I’ve been thinking more generally about online classes and online degrees and their social implications.  One commenter, pointed out some very valid points of the benefits of online education, that I have to agree with.  This degree provides an opportunity for the un- or under-employed to retrain for less than the cost of a new car.  The flexible schedule and location of the online classes will allow non-traditional students to study when they can, at the pace that they can.  I’m excited to see who will complete this program and from where they study.  I’d like to see a concerted effort to recruit women to complete this degree to perhaps counter the gender imbalance in our on-site program.

So, this coming fall, I will be converting my undergraduate algorithms class into an online class in time for a Winter 2013 release.  I’m excited to do this** and I’m sure I will have plenty to say about it in the fall.

* ~$15,000 for tuition (in- or out-of-state) plus additional expenses, such as textbooks (~$50 per course), a compatible laptop or computer (~$600), graduation fee ($300) and 2 proctored exams per course (~$30 each).

** And very glad that my department treats this course development as one class-worth of teaching assignment.
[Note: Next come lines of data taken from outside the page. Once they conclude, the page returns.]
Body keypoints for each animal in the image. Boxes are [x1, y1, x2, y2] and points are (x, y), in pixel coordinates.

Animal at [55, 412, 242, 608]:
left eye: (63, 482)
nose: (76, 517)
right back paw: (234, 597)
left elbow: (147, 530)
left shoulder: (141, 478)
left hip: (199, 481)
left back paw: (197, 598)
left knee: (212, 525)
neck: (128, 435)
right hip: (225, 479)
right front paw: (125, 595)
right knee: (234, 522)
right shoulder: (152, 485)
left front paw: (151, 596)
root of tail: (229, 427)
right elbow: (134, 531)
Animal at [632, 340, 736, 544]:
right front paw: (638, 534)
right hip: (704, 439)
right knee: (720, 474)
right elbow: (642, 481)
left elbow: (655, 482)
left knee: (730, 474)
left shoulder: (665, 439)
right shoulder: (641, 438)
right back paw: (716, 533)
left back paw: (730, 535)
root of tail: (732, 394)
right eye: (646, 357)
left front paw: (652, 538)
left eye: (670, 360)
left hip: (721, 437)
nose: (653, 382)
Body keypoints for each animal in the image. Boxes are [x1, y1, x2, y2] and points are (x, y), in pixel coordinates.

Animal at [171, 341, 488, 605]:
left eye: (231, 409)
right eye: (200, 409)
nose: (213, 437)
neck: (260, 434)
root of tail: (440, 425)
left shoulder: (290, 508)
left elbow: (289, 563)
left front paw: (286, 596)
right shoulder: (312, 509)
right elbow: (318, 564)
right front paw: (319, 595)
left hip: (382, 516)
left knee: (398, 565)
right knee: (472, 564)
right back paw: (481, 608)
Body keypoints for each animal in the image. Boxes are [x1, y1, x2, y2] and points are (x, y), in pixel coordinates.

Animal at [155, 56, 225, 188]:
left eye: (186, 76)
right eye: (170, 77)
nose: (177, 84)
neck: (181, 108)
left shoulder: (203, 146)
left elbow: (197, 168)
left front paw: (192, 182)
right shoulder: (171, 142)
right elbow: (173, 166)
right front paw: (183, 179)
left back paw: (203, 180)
*** If you have questions about the program, please contact the program director directly at PostBacCS-online@oregonstate.edu.

crash course in TCS

I recently gave a pair of talks in the Math Department’s Applied Math Seminar on basics of TCS.  It was intended for a mathematically mature audience with no background in TCS.  The slides for the talk are available here; they are far from perfect — but I will happily take suggestions on things that should be dropped or added.  Interest in the talk was pleasantly high.  High enough that I plan on doing this again and advertising more broadly — to graduate students in physics, engineering, etc.  I also think it acts as a list of topics about which students should be able to answer questions during a comprehensive exam.

Hint.  Hint.

Women in Theory workshop — applications due February 29

Applications for attendance at the Women in Theory workshop are due February 29.

The Women in Theory (WIT) Workshop is intended for graduate and undergraduate students in the area of theory of computer science. The workshop will feature technical talks and tutorials by senior and junior women in the field, as well as social events and activities. The motivation for the workshop is twofold. The first  goal is to deliver an invigorating educational program; the second is to bring together theory women students from different departments and foster a sense of kinship and camaraderie.

What I like about this Women in STEM event compared to others is the focus on technical content.  I have been to a number of Women in STEM events and it has, unfortunately, suffered from a “once you’ve been to one you’ve been to them all” feeling.  I wish this workshop had been around in my time.  You may not understand how important it has been to know my fellow female colleagues in theory.  It makes conferences feel much less … sausagey.

I’ll be at the workshop too!  I was invited to speak, and am very excited to be going.  Unfortunately, I’ll have to leave early as I’ll also be starting up the Math/CS REU program at OSU —  applications for that are due today!